3. The midfield is still a mess, but it doesn't have to be
The best way to keep pressure off of your own back line and create chances going forward is to maintain consistent and composed possession. With no true holding midfielder and one of the wide midfield spots going to Christen Press, who is not only a forward but clearly uncomfortable playing wide right as a right-footer, this problem has been identified for months now. In all honesty, it smacks of Jill Ellis trying to get her best 11 individual players on the field rather than looking at who complements each other best.
One factor I didn't mention about the last half hour of the game was the addition of midfielder Tobin Heath on for Christen Press. Obviously I think Press is fantastic, but Heath naturally plays much deeper, is comfortable facing goal, is impeccable with the ball at her feet, and knows how to play defense. To me, it was no accident that we looked better in possession when Heath came on. The effect was amplified when youngster Morgan Brian came on and looked composed beyond her years on the ball as a prototype midfielder.
As such, there are a million solutions. One could be to switch Press with Leroux, who is fast, powerful, direct, and has already proven she can cut it back from the touchline in the buildup to the second goal. I can imagine her being successful wide right, and Press would get to her preferred spot close to goal. Ellis could also be so bold as to drop Wambach and play Leroux and Press up top as Morgan recovers, and Heath wide right.

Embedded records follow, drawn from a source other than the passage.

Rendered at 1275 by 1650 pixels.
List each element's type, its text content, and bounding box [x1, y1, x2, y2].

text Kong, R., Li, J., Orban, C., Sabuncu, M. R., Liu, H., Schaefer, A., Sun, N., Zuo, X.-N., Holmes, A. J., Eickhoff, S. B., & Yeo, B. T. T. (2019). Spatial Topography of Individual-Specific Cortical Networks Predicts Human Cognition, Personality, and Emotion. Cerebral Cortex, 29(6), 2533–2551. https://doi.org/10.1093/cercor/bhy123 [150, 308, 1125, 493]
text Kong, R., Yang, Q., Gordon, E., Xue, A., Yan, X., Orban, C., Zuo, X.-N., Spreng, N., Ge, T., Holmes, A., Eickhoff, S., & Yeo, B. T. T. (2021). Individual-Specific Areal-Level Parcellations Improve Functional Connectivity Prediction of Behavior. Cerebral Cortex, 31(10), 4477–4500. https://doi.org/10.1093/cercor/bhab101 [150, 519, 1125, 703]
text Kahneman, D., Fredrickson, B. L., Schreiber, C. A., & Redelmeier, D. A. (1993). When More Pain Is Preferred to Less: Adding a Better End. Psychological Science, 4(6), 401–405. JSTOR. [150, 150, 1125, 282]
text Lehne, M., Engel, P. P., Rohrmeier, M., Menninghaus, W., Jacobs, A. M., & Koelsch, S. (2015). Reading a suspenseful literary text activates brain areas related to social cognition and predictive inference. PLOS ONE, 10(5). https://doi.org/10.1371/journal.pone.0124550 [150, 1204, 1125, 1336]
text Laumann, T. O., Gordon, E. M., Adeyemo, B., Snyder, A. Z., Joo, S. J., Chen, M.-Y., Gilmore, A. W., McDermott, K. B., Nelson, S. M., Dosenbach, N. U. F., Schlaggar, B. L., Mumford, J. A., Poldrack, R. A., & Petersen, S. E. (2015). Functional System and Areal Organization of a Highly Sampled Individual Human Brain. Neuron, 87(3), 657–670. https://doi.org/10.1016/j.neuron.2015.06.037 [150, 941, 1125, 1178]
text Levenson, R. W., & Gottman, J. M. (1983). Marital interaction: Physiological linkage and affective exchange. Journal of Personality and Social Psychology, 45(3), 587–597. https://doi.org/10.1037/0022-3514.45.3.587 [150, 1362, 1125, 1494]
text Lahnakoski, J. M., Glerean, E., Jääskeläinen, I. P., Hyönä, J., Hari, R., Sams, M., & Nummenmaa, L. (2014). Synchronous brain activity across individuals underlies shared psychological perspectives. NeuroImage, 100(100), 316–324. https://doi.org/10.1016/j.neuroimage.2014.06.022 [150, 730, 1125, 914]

What isn't a solution at this point, since it would've taken months of implementation, is a switch to a 4-3-3 that might've alleviated this problem. That being said, having met with Jill Ellis twice and written about soccer long enough to know how much more coaches know than I do, I actually have a lot of faith that her fundamental tactical decisions and personnel assessments are sound, and probably based on information I don't have (like how the players look in practice or health concerns). As such, take my points with a grain of salt and trust the Portsmouth-born woman.